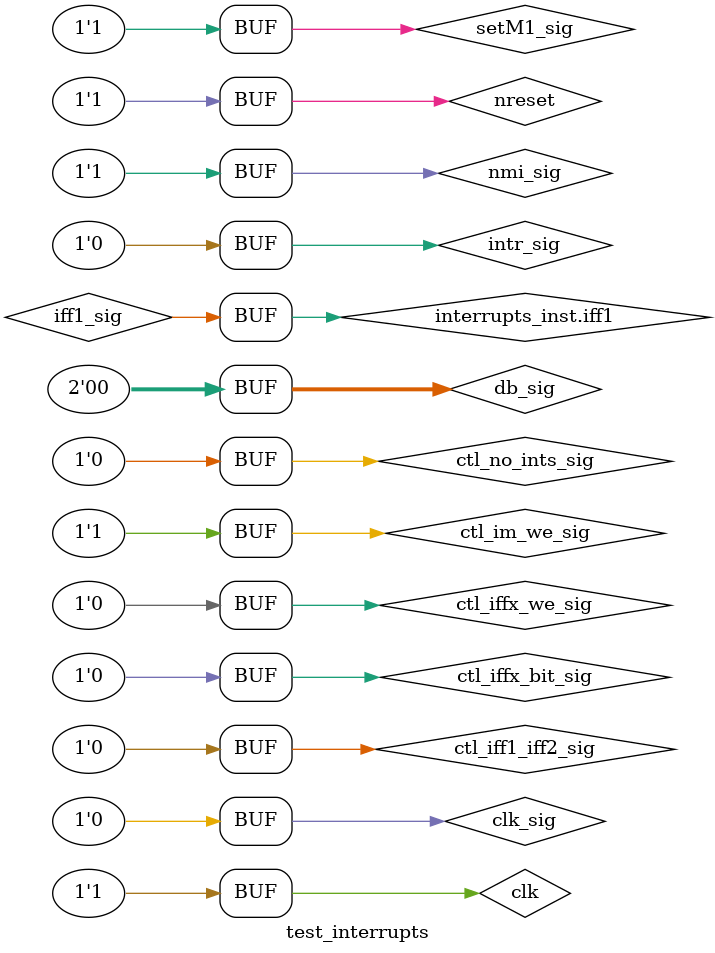
<source format=sv>
`timescale 100 ns/ 100 ns

module test_interrupts;

// ----------------- CLOCKS AND RESET -----------------
// Define one full T-clock cycle delay
`define T #2
bit clk = 1;
initial repeat (20) #1 clk = ~clk;

logic nreset = 0;

// ----------------- CONTROL ----------------
logic ctl_iff1_iff2_sig=0;
logic ctl_iffx_we_sig=0;
logic ctl_iffx_bit_sig=0;
logic nmi_sig=0;
logic setM1_sig=0;
logic intr_sig=0;
logic ctl_im_we_sig=0;
logic [1:0] db_sig=0;
logic clk_sig=0;
logic ctl_no_ints_sig=0;

// ----------------- STATES ----------------
wire iff1_sig;
assign iff1_sig = interrupts_inst.iff1;
wire iff2_sig;
wire im1_sig;
wire im2_sig;
wire in_nmi_sig;
wire in_intr_sig;

// ----------------- TEST -------------------
initial begin
    // Init / reset
    `T  nreset = 1;
        // Test interrupt modes
        db_sig = 2'b10;             // IM1
        ctl_im_we_sig = 1;
    `T  assert(im1_sig==1 && im2_sig==0);
        db_sig = 2'b11;             // IM2
    `T  assert(im1_sig==0 && im2_sig==1);
        db_sig = 2'b00;             // IM0
    `T  assert(im1_sig==0 && im2_sig==0);

        // Test IFF state flags
        assert(iff1_sig==0 && iff2_sig==0);
        ctl_iff1_iff2_sig = 1;
        ctl_iffx_we_sig = 1;
        ctl_iffx_bit_sig = 1;
    `T  assert(iff1_sig==0 && iff2_sig==1);
    `T  assert(iff1_sig==1 && iff2_sig==1);
        ctl_iff1_iff2_sig = 0;
        ctl_iffx_we_sig = 0;
        ctl_iffx_bit_sig = 0;

        // Simulate NMI triggering
        nmi_sig = 1;
    `T  setM1_sig = 1;
    `T  assert(iff1_sig==0 && iff2_sig==1);

    `T  $display("End of test");
end

//--------------------------------------------------------------
// Instantiate interrupts
//--------------------------------------------------------------

interrupts interrupts_inst
(
    .ctl_iff1_iff2(ctl_iff1_iff2_sig) , // input  ctl_iff1_iff2_sig
    .nmi(nmi_sig) ,                     // input  nmi_sig
    .setM1(setM1_sig) ,                 // input  setM1_sig
    .intr(intr_sig) ,                   // input  intr_sig
    .ctl_iffx_we(ctl_iffx_we_sig) ,     // input  ctl_iffx_we_sig
    .ctl_iffx_bit(ctl_iffx_bit_sig) ,   // input  ctl_iffx_bit_sig
    .ctl_im_we(ctl_im_we_sig) ,         // input  ctl_im_we_sig
    .db(db_sig) ,                       // input [1:0] db_sig
    .clk(clk) ,                         // input  clk
    .ctl_no_ints(ctl_no_ints_sig) ,     // input  ctl_no_ints_sig
    .nreset(nreset) ,                   // input  nreset
    .iff2(iff2_sig) ,                   // output  iff2_sig
    .im1(im1_sig) ,                     // output  im1_sig
    .im2(im2_sig) ,                     // output  im2_sig
    .in_nmi(in_nmi_sig) ,               // output  in_nmi_sig
    .in_intr(in_intr_sig)               // output  in_intr_sig
);

endmodule

</source>
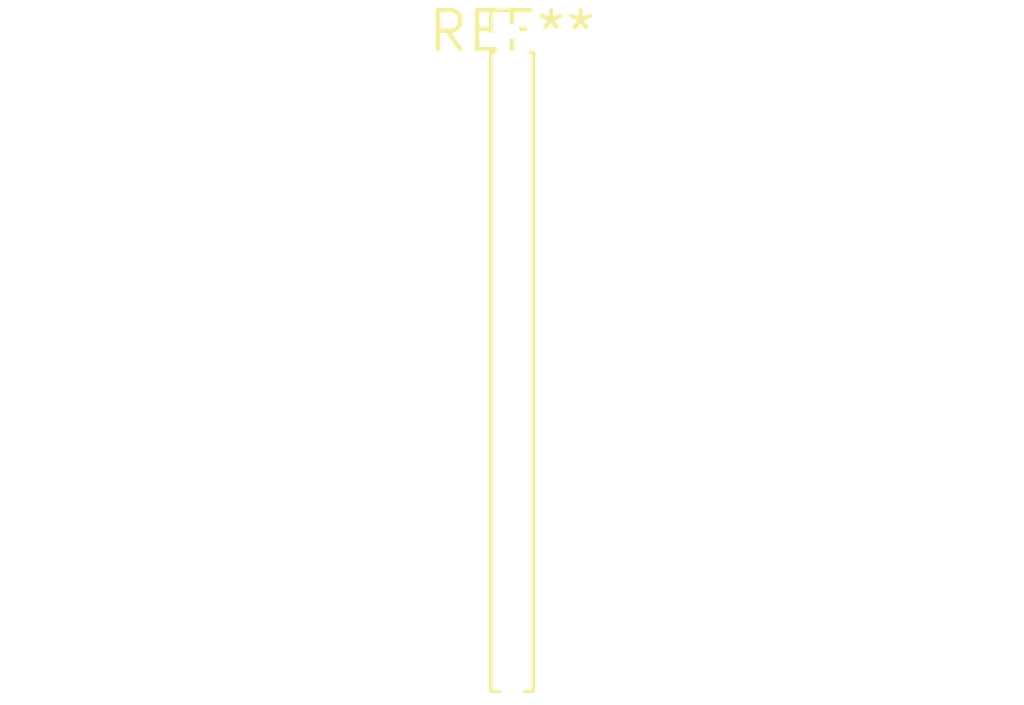
<source format=kicad_pcb>
(kicad_pcb (version 20240108) (generator pcbnew)

  (general
    (thickness 1.6)
  )

  (paper "A4")
  (layers
    (0 "F.Cu" signal)
    (31 "B.Cu" signal)
    (32 "B.Adhes" user "B.Adhesive")
    (33 "F.Adhes" user "F.Adhesive")
    (34 "B.Paste" user)
    (35 "F.Paste" user)
    (36 "B.SilkS" user "B.Silkscreen")
    (37 "F.SilkS" user "F.Silkscreen")
    (38 "B.Mask" user)
    (39 "F.Mask" user)
    (40 "Dwgs.User" user "User.Drawings")
    (41 "Cmts.User" user "User.Comments")
    (42 "Eco1.User" user "User.Eco1")
    (43 "Eco2.User" user "User.Eco2")
    (44 "Edge.Cuts" user)
    (45 "Margin" user)
    (46 "B.CrtYd" user "B.Courtyard")
    (47 "F.CrtYd" user "F.Courtyard")
    (48 "B.Fab" user)
    (49 "F.Fab" user)
    (50 "User.1" user)
    (51 "User.2" user)
    (52 "User.3" user)
    (53 "User.4" user)
    (54 "User.5" user)
    (55 "User.6" user)
    (56 "User.7" user)
    (57 "User.8" user)
    (58 "User.9" user)
  )

  (setup
    (pad_to_mask_clearance 0)
    (pcbplotparams
      (layerselection 0x00010fc_ffffffff)
      (plot_on_all_layers_selection 0x0000000_00000000)
      (disableapertmacros false)
      (usegerberextensions false)
      (usegerberattributes false)
      (usegerberadvancedattributes false)
      (creategerberjobfile false)
      (dashed_line_dash_ratio 12.000000)
      (dashed_line_gap_ratio 3.000000)
      (svgprecision 4)
      (plotframeref false)
      (viasonmask false)
      (mode 1)
      (useauxorigin false)
      (hpglpennumber 1)
      (hpglpenspeed 20)
      (hpglpendiameter 15.000000)
      (dxfpolygonmode false)
      (dxfimperialunits false)
      (dxfusepcbnewfont false)
      (psnegative false)
      (psa4output false)
      (plotreference false)
      (plotvalue false)
      (plotinvisibletext false)
      (sketchpadsonfab false)
      (subtractmaskfromsilk false)
      (outputformat 1)
      (mirror false)
      (drillshape 1)
      (scaleselection 1)
      (outputdirectory "")
    )
  )

  (net 0 "")

  (footprint "PinHeader_1x22_P1.00mm_Vertical" (layer "F.Cu") (at 0 0))

)

</source>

☆ ☆ ☆

Task item: Answer with one number, namely how many lines of the material hold the string "assert".

Task solution: 7